**Exercise brief**
Only one stretch of the data below is wanted: the lines starting at the one with "right knee: (571, 1276)" and ending at the one with "right knee: (198, 468)", both included, given again exactly.

**Task data**
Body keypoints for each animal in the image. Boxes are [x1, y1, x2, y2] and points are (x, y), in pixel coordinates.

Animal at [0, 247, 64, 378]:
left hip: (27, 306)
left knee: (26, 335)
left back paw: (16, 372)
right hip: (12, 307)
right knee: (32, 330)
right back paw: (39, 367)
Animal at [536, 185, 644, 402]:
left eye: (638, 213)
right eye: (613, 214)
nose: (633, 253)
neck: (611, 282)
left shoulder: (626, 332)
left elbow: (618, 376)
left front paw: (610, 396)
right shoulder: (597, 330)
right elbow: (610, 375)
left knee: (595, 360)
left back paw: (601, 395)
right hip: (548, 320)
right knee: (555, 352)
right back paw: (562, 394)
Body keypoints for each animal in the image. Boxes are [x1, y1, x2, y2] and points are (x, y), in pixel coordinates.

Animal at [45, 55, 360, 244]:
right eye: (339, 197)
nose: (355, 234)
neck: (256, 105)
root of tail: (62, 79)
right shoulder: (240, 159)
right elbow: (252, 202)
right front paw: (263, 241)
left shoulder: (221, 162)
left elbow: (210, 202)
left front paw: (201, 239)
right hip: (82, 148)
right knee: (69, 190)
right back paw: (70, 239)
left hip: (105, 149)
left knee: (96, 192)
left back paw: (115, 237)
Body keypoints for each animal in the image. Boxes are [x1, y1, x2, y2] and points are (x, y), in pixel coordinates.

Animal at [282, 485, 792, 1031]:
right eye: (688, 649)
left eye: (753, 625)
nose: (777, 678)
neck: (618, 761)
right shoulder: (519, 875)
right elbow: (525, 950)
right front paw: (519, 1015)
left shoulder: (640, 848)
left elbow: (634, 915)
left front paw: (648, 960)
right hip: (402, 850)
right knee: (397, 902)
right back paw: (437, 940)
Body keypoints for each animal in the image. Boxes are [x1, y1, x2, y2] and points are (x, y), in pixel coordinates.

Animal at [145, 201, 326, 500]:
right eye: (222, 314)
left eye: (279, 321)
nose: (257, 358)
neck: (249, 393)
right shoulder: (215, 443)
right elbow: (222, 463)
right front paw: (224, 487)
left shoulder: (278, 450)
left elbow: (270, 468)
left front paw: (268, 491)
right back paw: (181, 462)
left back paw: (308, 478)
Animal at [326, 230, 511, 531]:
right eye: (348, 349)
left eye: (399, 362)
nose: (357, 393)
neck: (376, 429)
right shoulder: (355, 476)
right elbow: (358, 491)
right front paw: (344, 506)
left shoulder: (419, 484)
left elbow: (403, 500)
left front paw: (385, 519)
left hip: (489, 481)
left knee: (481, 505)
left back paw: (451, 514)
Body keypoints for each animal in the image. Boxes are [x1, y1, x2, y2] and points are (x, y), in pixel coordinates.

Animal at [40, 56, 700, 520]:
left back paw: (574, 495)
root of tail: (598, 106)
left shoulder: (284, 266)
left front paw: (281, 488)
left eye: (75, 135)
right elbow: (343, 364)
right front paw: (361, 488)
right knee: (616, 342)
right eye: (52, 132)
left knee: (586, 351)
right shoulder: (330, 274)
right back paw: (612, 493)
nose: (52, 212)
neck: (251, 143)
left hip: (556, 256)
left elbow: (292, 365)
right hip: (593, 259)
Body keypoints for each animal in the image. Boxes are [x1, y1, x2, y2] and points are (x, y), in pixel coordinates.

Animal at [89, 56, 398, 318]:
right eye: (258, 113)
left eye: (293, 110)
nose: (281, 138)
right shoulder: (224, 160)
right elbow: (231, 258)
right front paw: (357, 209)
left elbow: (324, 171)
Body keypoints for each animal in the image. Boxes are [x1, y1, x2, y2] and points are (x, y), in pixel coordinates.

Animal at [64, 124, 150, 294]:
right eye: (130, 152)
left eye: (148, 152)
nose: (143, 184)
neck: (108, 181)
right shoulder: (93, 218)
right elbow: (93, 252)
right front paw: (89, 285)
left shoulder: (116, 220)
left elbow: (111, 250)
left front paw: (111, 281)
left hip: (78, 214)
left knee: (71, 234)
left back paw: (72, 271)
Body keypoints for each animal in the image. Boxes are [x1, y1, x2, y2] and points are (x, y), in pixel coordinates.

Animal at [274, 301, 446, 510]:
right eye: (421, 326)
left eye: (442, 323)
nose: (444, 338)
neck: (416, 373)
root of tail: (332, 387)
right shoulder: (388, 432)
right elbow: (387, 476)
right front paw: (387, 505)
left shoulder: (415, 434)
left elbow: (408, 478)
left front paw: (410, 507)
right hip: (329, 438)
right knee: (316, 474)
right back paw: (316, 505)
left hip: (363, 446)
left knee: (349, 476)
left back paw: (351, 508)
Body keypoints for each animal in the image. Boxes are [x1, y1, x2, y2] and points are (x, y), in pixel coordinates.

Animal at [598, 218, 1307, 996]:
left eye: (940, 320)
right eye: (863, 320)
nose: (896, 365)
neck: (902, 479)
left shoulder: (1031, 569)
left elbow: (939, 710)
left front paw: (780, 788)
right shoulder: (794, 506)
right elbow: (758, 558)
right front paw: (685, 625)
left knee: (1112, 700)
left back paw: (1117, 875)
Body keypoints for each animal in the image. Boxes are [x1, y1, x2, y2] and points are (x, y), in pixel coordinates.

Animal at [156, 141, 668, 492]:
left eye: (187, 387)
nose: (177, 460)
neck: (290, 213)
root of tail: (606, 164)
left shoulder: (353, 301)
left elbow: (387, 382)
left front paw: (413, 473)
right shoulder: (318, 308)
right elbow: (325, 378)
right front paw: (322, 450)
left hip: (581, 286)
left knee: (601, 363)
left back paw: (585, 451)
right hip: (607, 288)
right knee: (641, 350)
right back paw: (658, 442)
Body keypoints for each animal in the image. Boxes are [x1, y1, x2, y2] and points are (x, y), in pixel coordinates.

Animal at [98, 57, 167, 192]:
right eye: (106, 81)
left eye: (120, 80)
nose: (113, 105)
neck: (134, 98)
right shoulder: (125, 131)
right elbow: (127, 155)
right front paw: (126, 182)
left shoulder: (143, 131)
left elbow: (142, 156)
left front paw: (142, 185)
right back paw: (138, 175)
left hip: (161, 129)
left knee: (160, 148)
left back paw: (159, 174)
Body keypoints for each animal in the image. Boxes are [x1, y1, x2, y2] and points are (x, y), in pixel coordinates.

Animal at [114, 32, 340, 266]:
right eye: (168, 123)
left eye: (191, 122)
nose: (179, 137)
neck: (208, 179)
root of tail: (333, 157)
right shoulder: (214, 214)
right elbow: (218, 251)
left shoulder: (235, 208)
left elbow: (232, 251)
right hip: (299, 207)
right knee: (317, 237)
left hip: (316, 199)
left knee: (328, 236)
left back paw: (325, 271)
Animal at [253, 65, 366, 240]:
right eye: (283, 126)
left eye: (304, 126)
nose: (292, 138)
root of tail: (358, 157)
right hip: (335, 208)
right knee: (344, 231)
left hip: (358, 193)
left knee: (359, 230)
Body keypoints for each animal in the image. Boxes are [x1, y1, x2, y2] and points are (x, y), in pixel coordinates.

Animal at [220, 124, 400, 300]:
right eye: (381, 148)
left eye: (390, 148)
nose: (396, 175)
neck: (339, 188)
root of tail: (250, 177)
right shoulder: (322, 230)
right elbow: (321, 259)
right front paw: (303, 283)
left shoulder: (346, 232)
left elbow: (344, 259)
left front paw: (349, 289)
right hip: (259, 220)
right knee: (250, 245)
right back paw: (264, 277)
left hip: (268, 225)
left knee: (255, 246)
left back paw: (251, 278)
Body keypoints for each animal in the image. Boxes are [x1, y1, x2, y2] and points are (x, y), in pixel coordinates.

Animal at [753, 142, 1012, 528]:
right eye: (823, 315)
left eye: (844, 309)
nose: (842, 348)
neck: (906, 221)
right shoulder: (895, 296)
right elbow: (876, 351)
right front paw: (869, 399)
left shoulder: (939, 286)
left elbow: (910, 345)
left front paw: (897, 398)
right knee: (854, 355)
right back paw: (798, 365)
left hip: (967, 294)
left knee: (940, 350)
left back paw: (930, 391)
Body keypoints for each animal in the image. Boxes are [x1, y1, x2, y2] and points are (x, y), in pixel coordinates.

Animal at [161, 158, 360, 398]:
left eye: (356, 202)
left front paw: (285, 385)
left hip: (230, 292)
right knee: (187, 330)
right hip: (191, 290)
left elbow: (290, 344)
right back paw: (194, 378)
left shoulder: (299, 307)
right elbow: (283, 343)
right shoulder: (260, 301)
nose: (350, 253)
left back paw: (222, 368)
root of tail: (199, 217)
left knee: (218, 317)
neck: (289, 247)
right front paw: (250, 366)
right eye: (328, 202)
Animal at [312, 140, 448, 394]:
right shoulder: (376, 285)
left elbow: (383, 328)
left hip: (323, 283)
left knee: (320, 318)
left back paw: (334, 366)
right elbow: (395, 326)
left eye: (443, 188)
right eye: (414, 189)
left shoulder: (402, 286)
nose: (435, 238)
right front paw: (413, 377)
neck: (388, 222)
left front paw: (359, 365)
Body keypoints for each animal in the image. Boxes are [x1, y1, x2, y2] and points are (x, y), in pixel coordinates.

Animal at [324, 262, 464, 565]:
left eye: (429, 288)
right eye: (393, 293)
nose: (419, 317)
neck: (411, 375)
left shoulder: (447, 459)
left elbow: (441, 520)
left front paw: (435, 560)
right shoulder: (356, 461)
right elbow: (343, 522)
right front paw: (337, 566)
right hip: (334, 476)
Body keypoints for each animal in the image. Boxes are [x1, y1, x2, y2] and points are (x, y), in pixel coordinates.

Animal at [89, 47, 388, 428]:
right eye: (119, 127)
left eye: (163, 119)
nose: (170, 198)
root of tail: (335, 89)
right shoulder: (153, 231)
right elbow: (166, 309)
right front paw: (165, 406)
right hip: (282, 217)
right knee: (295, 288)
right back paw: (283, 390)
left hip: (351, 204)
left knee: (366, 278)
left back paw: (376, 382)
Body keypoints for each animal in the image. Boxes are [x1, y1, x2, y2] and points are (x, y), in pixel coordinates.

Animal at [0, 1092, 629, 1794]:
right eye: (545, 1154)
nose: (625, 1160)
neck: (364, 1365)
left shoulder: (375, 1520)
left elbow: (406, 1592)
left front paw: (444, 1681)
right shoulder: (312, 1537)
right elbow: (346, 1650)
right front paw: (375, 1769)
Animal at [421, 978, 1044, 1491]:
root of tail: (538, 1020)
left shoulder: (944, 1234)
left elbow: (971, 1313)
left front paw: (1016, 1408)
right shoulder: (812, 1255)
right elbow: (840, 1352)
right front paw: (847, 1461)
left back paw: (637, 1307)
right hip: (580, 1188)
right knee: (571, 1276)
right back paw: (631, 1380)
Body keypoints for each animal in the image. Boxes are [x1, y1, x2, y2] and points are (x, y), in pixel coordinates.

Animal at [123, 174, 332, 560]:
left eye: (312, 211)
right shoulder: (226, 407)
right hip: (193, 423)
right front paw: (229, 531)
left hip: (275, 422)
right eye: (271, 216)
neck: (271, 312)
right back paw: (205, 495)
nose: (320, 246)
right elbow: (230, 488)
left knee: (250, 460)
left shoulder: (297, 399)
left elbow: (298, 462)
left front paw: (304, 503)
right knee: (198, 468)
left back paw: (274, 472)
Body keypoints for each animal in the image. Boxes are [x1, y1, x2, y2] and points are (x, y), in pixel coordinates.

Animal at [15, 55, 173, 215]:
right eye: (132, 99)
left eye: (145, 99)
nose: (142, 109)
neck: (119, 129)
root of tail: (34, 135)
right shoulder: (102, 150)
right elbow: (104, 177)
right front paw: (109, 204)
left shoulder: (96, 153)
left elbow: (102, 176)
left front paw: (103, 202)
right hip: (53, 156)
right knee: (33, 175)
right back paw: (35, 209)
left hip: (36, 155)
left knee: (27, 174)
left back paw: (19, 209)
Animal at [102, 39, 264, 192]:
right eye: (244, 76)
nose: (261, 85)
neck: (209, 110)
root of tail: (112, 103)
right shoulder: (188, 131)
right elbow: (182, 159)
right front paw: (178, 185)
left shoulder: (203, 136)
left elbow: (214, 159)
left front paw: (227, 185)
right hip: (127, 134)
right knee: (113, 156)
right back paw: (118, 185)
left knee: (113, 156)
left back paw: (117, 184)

**Task output**
right knee: (571, 1276)
right back paw: (631, 1380)
Body keypoints for each animal in the image. Boxes are [x1, y1, x2, y2] and points are (x, y), in pixel coordinates.

Animal at [123, 174, 332, 560]:
left eye: (312, 211)
right shoulder: (226, 407)
right hip: (193, 423)
right front paw: (229, 531)
left hip: (275, 422)
right eye: (271, 216)
neck: (271, 312)
right back paw: (205, 495)
nose: (320, 246)
right elbow: (230, 488)
left knee: (250, 460)
left shoulder: (297, 399)
left elbow: (298, 462)
left front paw: (304, 503)
right knee: (198, 468)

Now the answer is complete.